◆ **Goal of the exercise**:
Output a character-exact copy of the data, images removed.

++++ The input

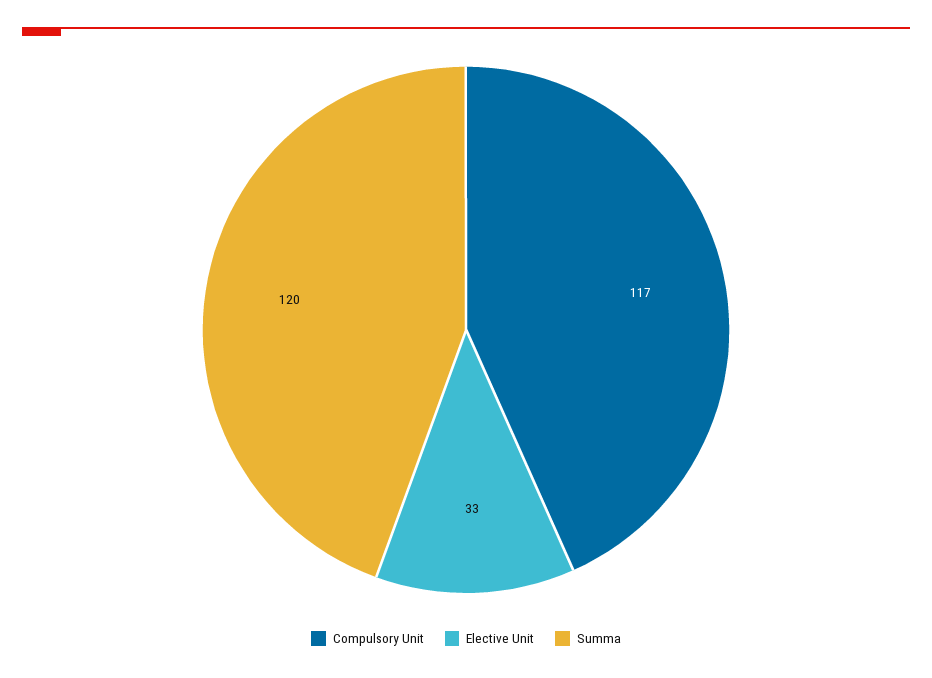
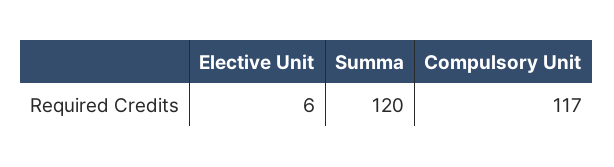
Elective Unit: 33 -> 6

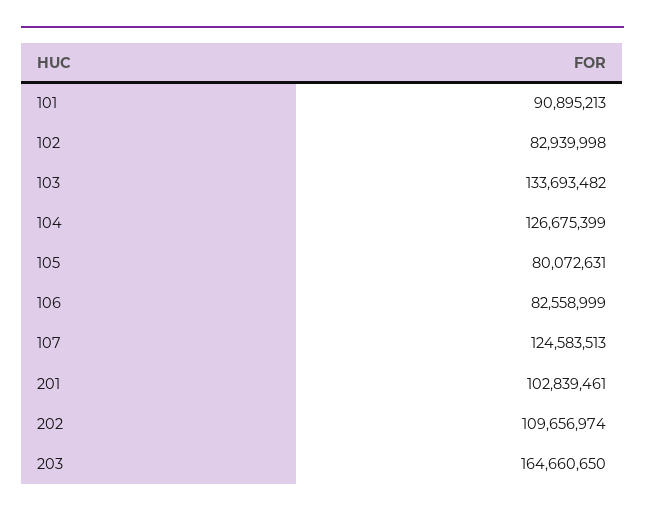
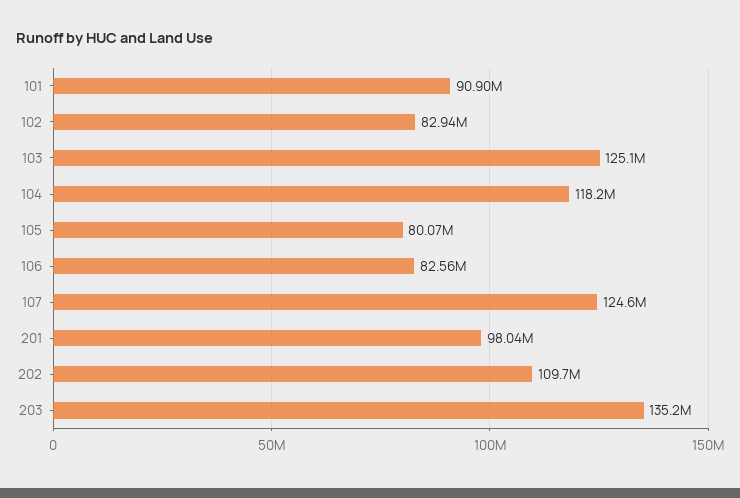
103: 133693482 -> 125100000
104: 126675399 -> 118200000
201: 102839461 -> 98040000
203: 164660650 -> 135200000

++++++++

◆ **Answer to this problem**:
Elective Unit: 33 -> 6

103: 133693482 -> 125100000
104: 126675399 -> 118200000
201: 102839461 -> 98040000
203: 164660650 -> 135200000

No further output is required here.